2 争点2(被告が、原告の取締役会決議がないことを知り、又は知ることができたか)について
(1)前記前提事実並びに後掲各証拠及び弁論の全趣旨によれば、以下の事実を認定することができる。
(中略)
オ C(引用注:原告の代表者)は、令和2年10月5日頃、被告の代表取締役であるDに電話をし、原告の代表取締役として、A(引用注:原告の別の代表者)が原告に本件特許権を取得させて被告製品の競合品である原告製品を第三者に販売しようとしたことについて謝罪し、事態を収拾するため、本件特許権を譲渡したい旨申入れた。Dは、同申入れを受け入れることとし、Cに対し、「取締役会決議等の社内決裁手続は取れているんでしょうね?」と尋ねたところ、Cは、「Aも了解しているし、社内手続も大丈夫だ。」と述べた。しかし、実際には、原告の取締役会において本件特許権譲渡の承認決議はされていなかった。(乙11、被告本人、弁論の全趣旨)
(中略)
(2)前記認定事実に基づき、被告が、原告の取締役会決議がないことを知り、又は知ることができたかについて、以下検討する。
ア 前記(1)エによれば、Dは、本件特許権の譲渡時までには、Aが、原告を設立して原告に本件特許権を取得させ、被告製品と競合する有機物廃棄処理装置を販売しようとしていたことについて、認識していたものと認められる。
 そして、本件特許権が原告にとって重要な財産であることは被告も認めるところであり、前記(1)イないしエに照らせば、被告は、原告が本件特許権を実施することにより収益を得ようと企図していたことについても認識していたものと認められる。これらの事情に照らすと、被告において、原告が競合他社である被告に対し本件特許権を無償で譲渡することはないと考えるのが通常であるといえる。それにもかかわらず、前記(1)オのとおり、Dは、Cに対し、「取締役会決議等の社内決裁手続は取れているんでしょうね?」と尋ね、Cが「Aも了解しているし、社内手続も大丈夫だ。」と述べたことのみをもって、承認決議が存在すると考え、本件特許権の移転登録手続を経たというのである。
 このような本件特許権の譲渡の経緯に照らすと、Dにおいて、本件特許権の移転登録手続を経る前に、Cに対し、原告の承認決議があったことを裏付ける取締役会議事録を提出させるか、又は、原告の実質的経営者であるAに対し、真実本件特許権を譲渡することに承諾しているのかどうかを確認しておけば、本件特許権の譲渡につき、原告の取締役会による承認決議がされていないことを認識できたというべきである。

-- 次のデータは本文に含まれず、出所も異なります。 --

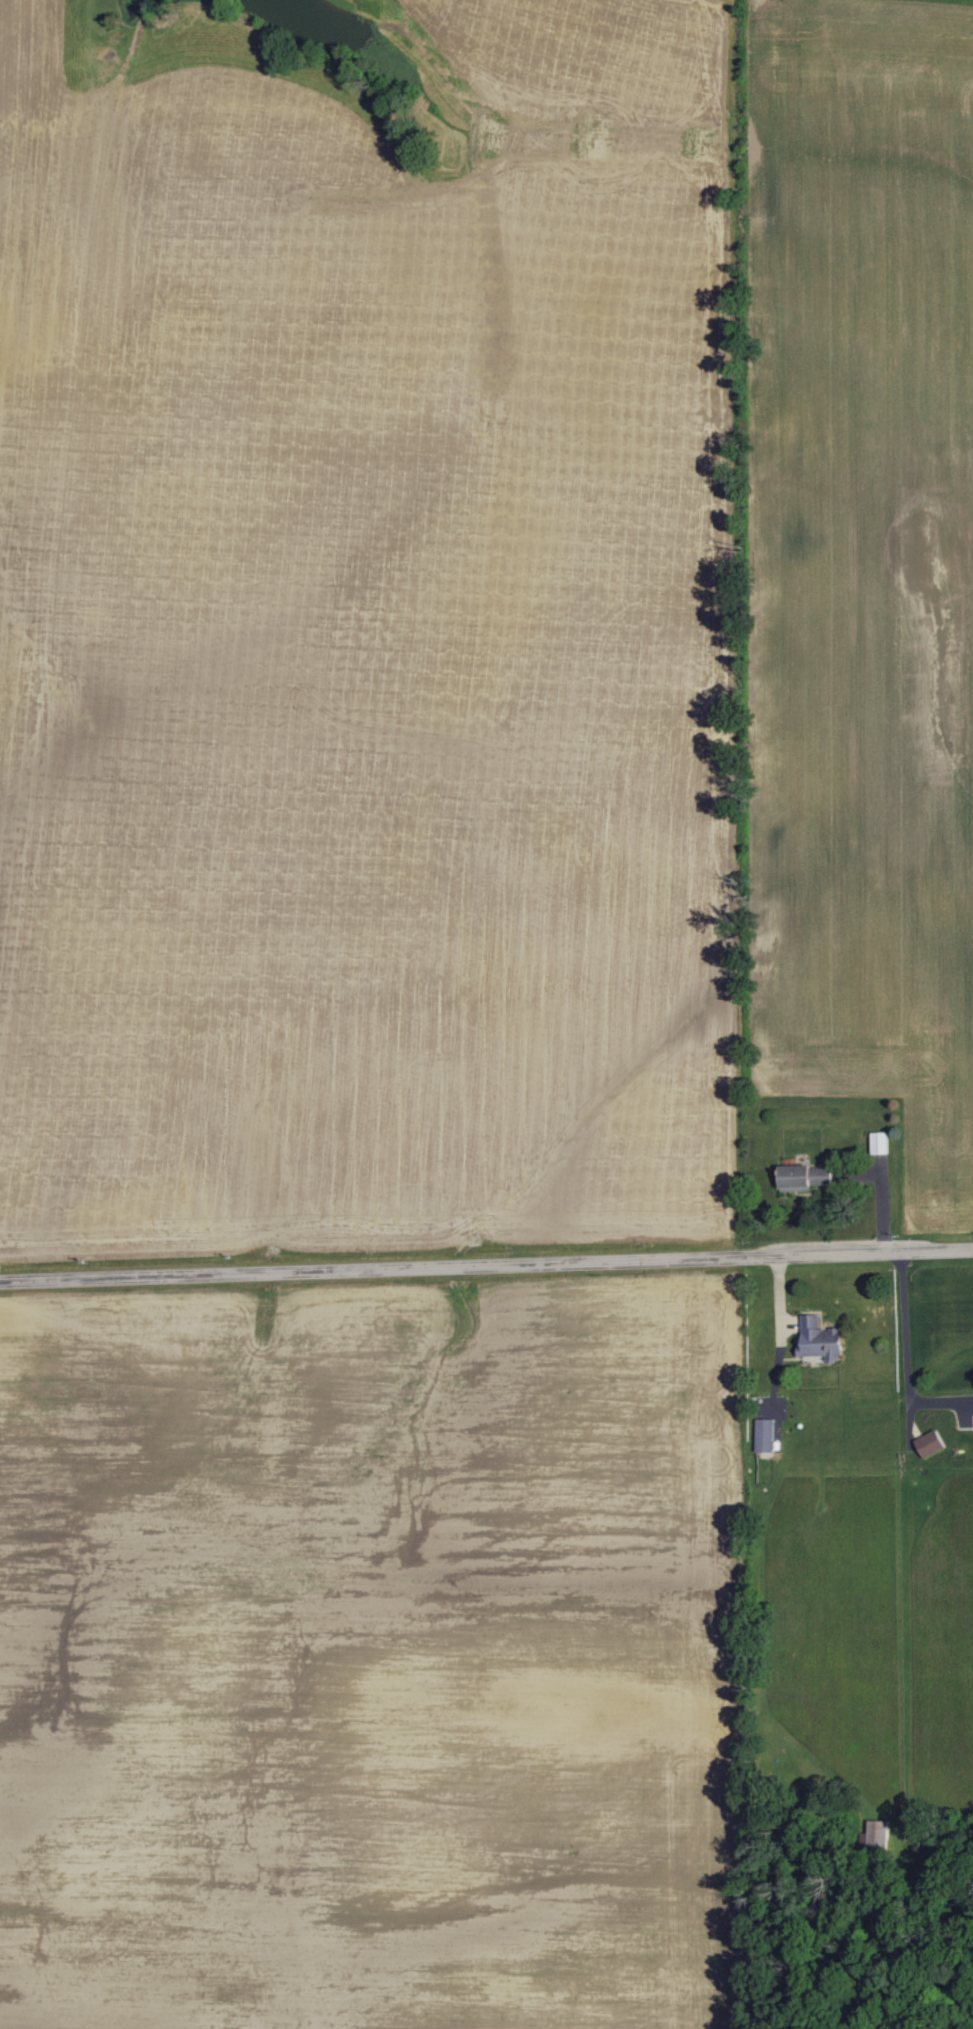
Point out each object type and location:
building: (881, 1143)
building: (807, 1176)
road: (882, 1200)
road: (486, 1266)
road: (780, 1331)
building: (821, 1339)
road: (906, 1358)
building: (816, 1359)
building: (766, 1435)
building: (931, 1444)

そして、本件特許権の移転登録手続を経ることが、被告にとって急を要するものであったとはうかがわれないこと、また、Aが被告の取締役であり、被告とAは既知の関係にあったこと(前記(1)ア)に照らすと、本件特許権の移転登録手続を経る前に、上記の確認をとることは容易であったといえる。 

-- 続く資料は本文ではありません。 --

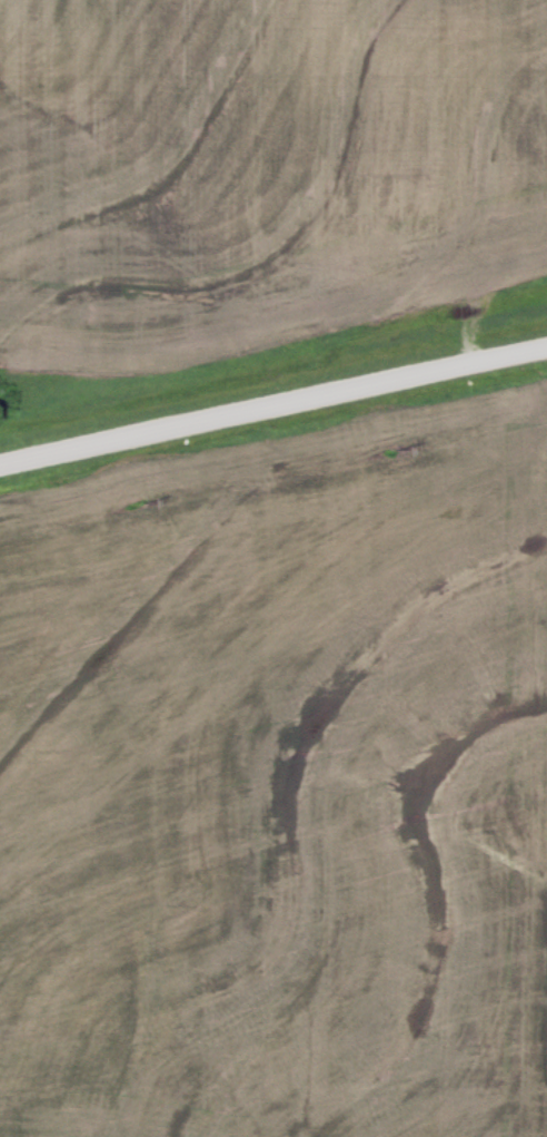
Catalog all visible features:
crop: (258, 168)
road: (273, 407)
crop: (281, 785)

 したがって、Dは、少なくとも本件特許権譲渡について原告の取締役会における承認決議がなかったことを知ることができたといえるから、本件においては、民法93条ただし書の規定を類推して、原告はCによる本件特許権の譲渡は無効と解するのが相当である。

【筆者コメント】

 取締役会決議は、内部的意思決定にすぎないため、取締役会決議を欠いた行為は、原則として有効であり、相手方において決議を経ていないことを知り又は知ることができたときに限り無効となる(最判昭和40年9月22日、民集第19巻6号1656頁)。
 同判例では、条文の明示はないが、心裡留保説を採ったものと解釈されている。本件においても、おそらく同判例に則った上で、民法93条ただし書の規定を類推して、本件特許権の譲渡は無効と解されている。

 しかし、本件では、被告はただ漫然と特許権の譲渡を受けたわけではない。被告代表者であるDは、原告の代表者Cに対し、「取締役会決議等の社内決裁手続は取れているんでしょうね?」と尋ねており、Cからは、「Aも了解しているし、社内手続も大丈夫だ。」との回答を得ている
 以上に鑑みれば、本件において、被告は、原告における取締役会決議の有無について最低限度の確認を行っていると言える。しかし、裁判所は、上記の最低限度の確認では不足であり、取締役会議事録の確認又は原告の実質的経営者であるAに対する直接の確認等の高度の確認を被告に要求している
 特許権の譲渡についての取締役会決議の有無に関して、事案によっては、上記のような高度の確認が要求されることもあるという点で、本件は参考になると考えられる。